Poeta francês, dramaturgo e diplomata, cujo trabalho mostra a influência do Catolicismo, de S. Tomás de Aquino e Dante. De todos os seus trabalhos é de destacar Cinq Grandes Odes - Cinco Grandes Odes - (1910) e Les Soulier de Satin - O Sapato de Santanás - (1929).
Nasceu em Villeneuve-sur-Fère-en-Tardenois, em Aisne (cidade onde se desenrola a peça), no seio de uma família de fazendeiros de classe média.

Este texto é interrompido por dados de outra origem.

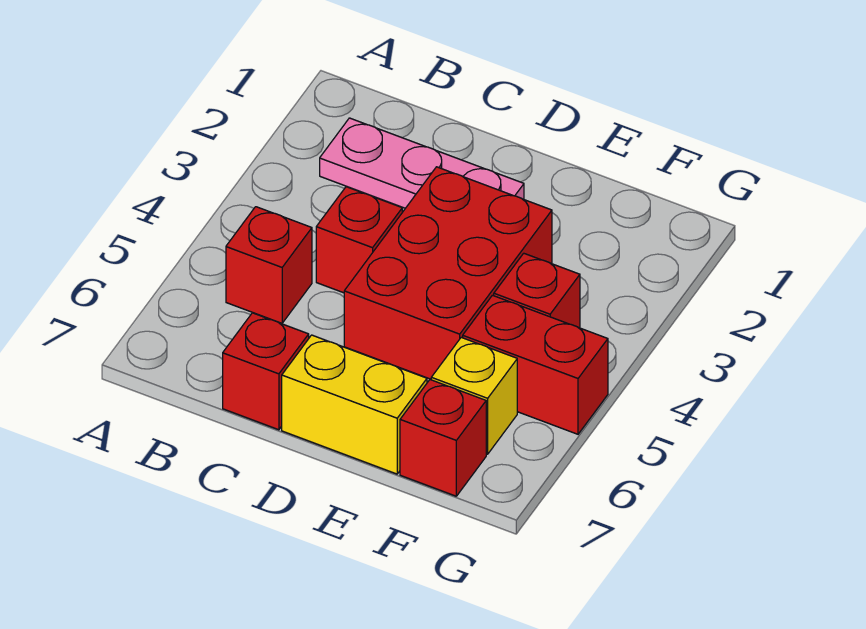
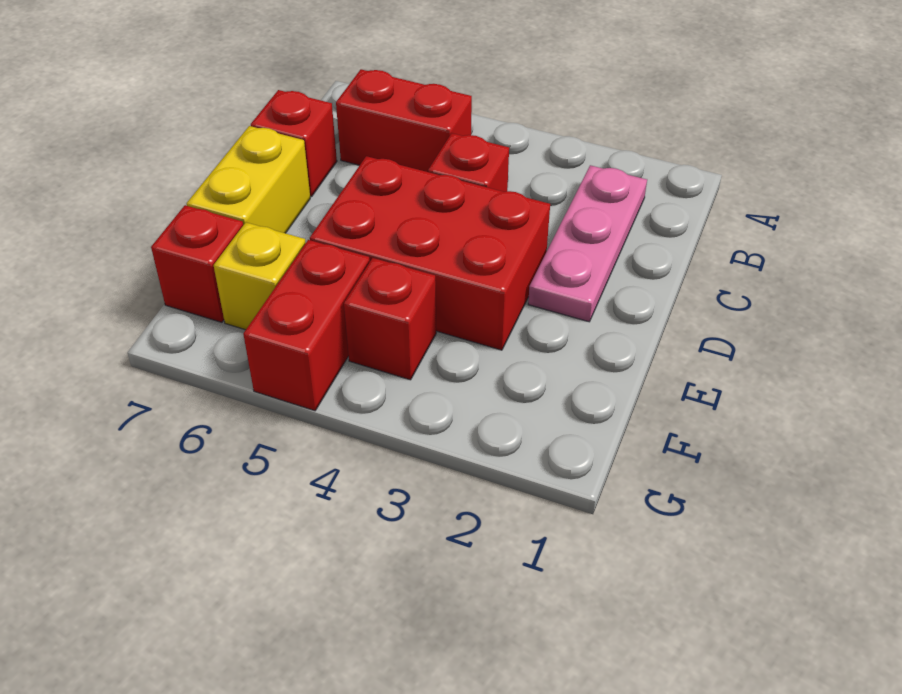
red 1x1 brick [226,207,312,323] -> red 1x2 brick [336,69,472,172]

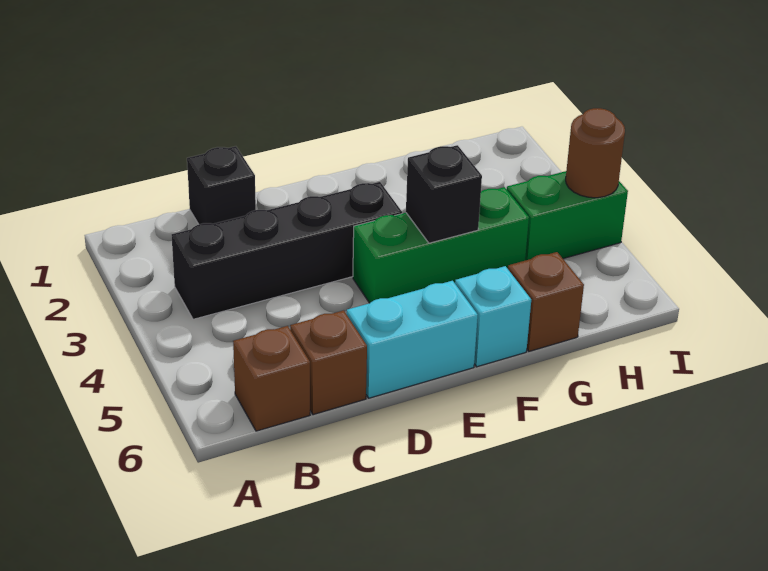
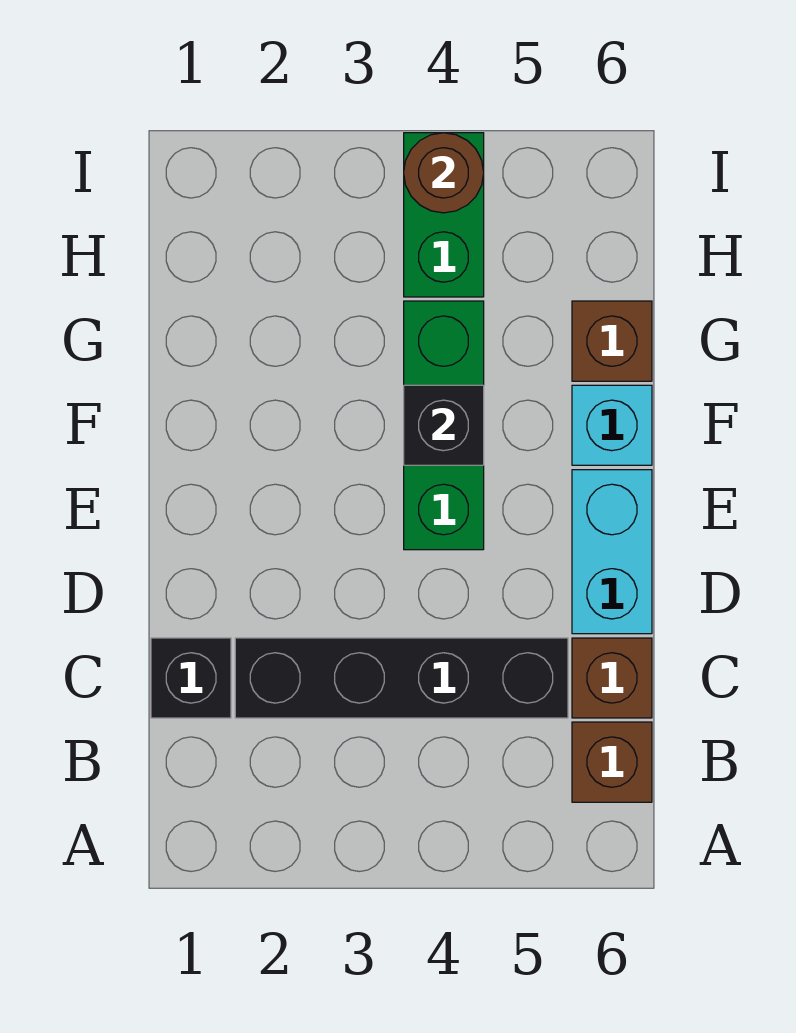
black 1x4 brick [172,182,402,319] -> black 1x4 brick turned to [235,638,568,718]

Após terminar os seus estudos, em Paris, tornou-se diplomata em 1898. Dois anos depois entrou para a Abadia de Ligugé como oblata da ordem Beneditina.
Casou-se em 1906 com Sainte-Marie Perrin e dado que era diplomata passou a maior parte dos anos, até 1934, fora de França: América, China, Brasil, Itália, entre outros, e já como embaixador em Tóquio e Washington (1927-1933) e, finalmente, em Bruxelas. Em 1935 retirou-se para o seu castelo em Brangues (Isêre).
Apesar da oponência Nazi, Paul Claudel consegue escrever uma Ode triunfal para Pétain, em 1940, e outra, mas desta vez para o General De Gaulle, em 1944, sem ser acusado de oportunismo. Em 1944 foi eleito para a Academia Francesa e no dia 1 de Maio de 1950 foi honrado pelo Papa numa cerimónia pública e inaudita.
Morreu em Paris em Fevereiro de 1955.